We believe that elderly patients can be good candidates for LSG, as the morbidity rate did not differ from the younger patients on the contrary to similar comparison in patients undergoing LRYGB and even considering the prevalence of comorbidities, by which older subjects are often affected. We believe that the age alone cannot be used to exclude obese patients from bariatric surgery. However, a careful preoperative counseling should be performed to identify the proper indications for each bariatric surgery procedure considering that elderly patients may have higher procedural risks and inferior outcomes in weight loss and resolution/improvement of the preoperative comorbidities. Further active research is needed to tailor the optimal bariatric procedure in the older patient population.
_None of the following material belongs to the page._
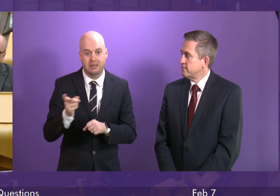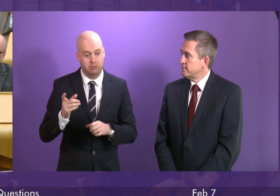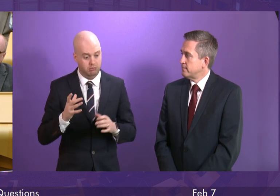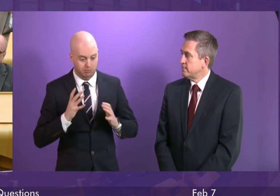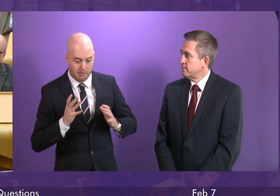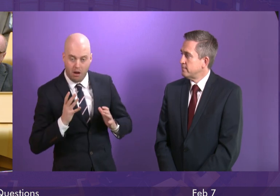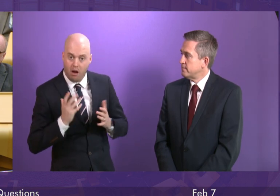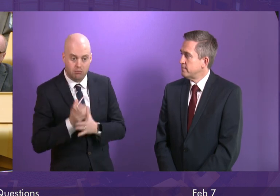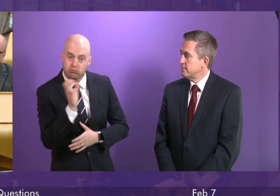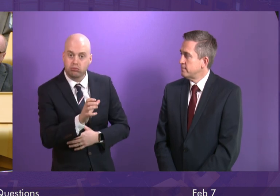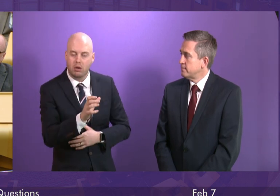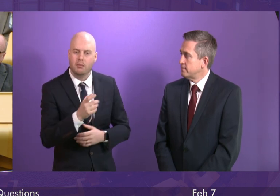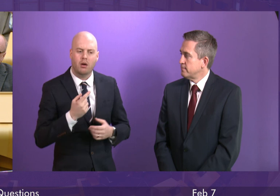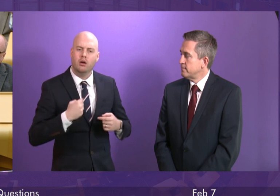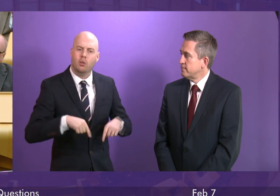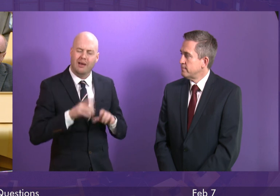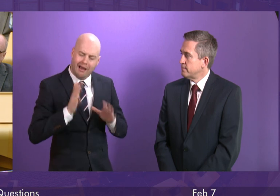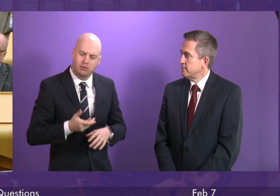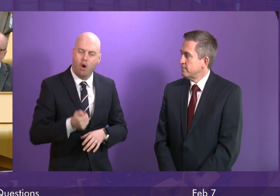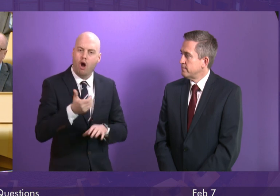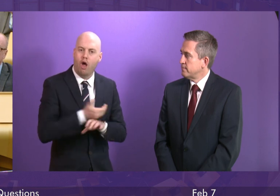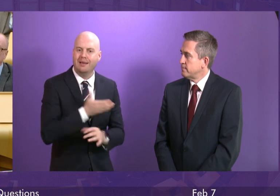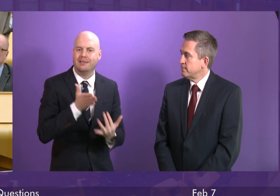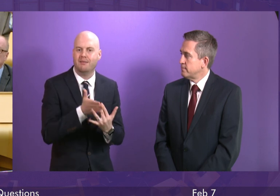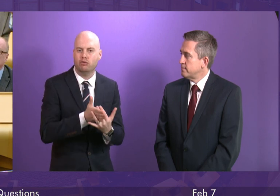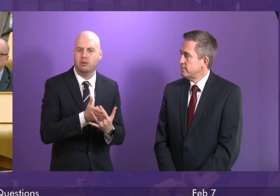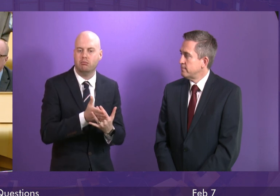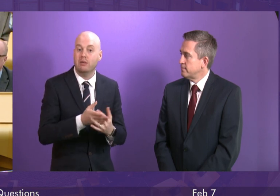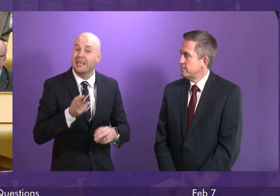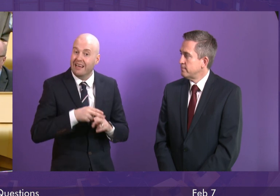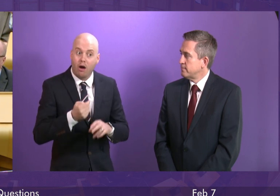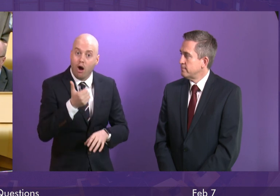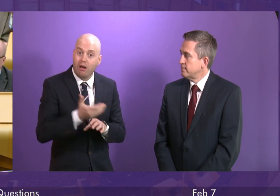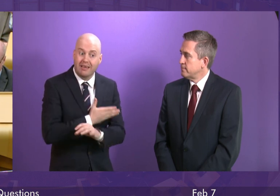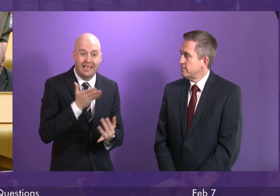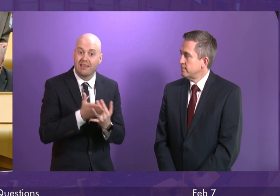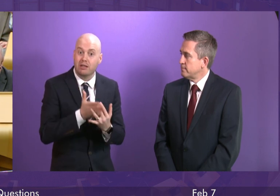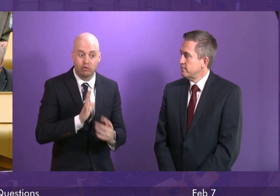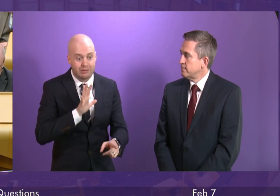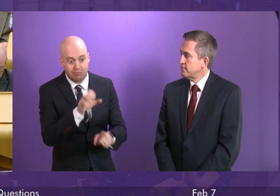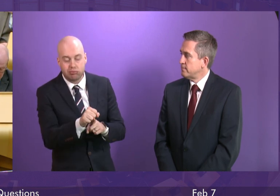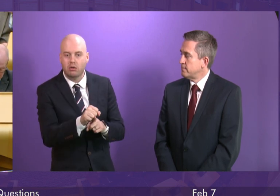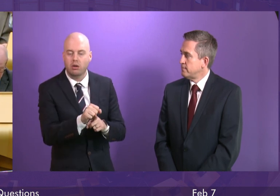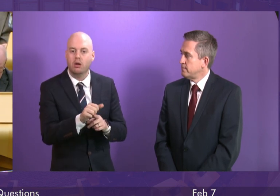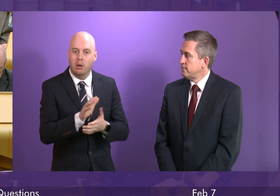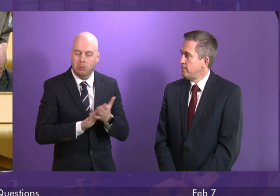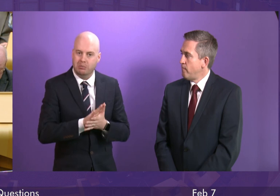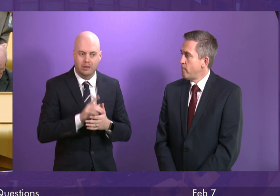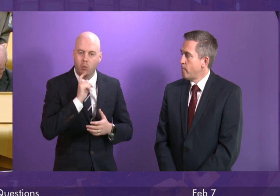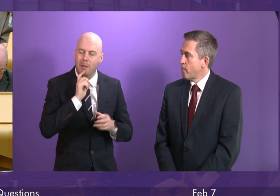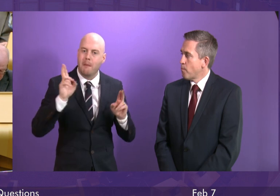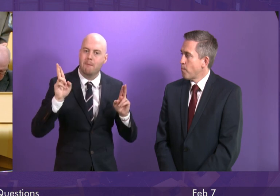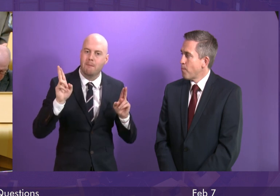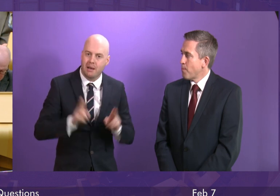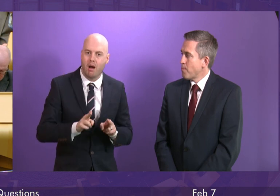are preventative interventions because if we do that we will then minimise and this is where I come to the specific point that Mary Fee raises with me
The findings of our systematic review and meta-analysis are limited by several potential sources of bias that may have influenced the outcomes. This pooled analysis is limited to the LSG and it seems to be safe also in the elderly population providing sustainable good outcomes also at long-term follow-up. 7 We pooled outcomes of 11 studies, all retrospective, with differences in patients' population, study design, methods, and settings (Table 2). Some factors might affect the pooled outcomes although the same type of procedure was performed, with possible differences in the surgical technique and perioperative patient management: differences in the mean age of the patients for both elderly and younger groups, the gender prevalence percentage, and the overall number of subjects was relatively small. We have found that there were differences in age in patients considered as older adults, which varied from 60 to 70 years. We decided to exclude two studies included in a previous meta-analysis,40,41 because their age cutoff between groups was less than 60 years (55 years). Indeed, in most of the studies included, the subjects enrolled were mainly women, there was an imbalance in comorbidities in the control groups, and nutritional status reports were poor, all of which make it more challenging to achieve a favorable balance between benefit and risk for LSG in elderly patients. Moreover, it is not mentioned for how long any comorbidity was diagnosed because this can negatively affect the chance of resolution. Similarly, frequency and duration of follow-up was not always elucidated. Therefore, we pooled together all weight outcomes and complications. There is a need of original studies comparing different bariatric procedures for the older obese population patients with long-term outcomes to further improve the procedure choice process and we can confirm that LSG is feasible and safe procedure for obese subjects of over 60 years of age.
Conclusions
This meta-analysis of comparative studies demonstrates LSG to be a reliable bariatric procedure in older obese subjects with no difference in overall morbidity rate compared to patients under 60 years. LSG was also associated with similar obesity-related comorbidity resolution rates regarding T2DM, hypertension, and dyslipidemia in patients over and under 60 years, but LSG associated OSA resolution rates were superior for subjects less than 60 years. The associated %EWL was inferior in patients over 60 years of age undergoing LSG compared to patients under 60 years. In general, elderly patients assessed for bariatric surgery require multidisciplinary individual risk-based assessment regardless of the planned type of bariatric procedure. Further studies are needed to verify these outcomes.
Footnotes
Disclosure Statement
No competing financial interests exist.
Funding Information
No funding was received for this article.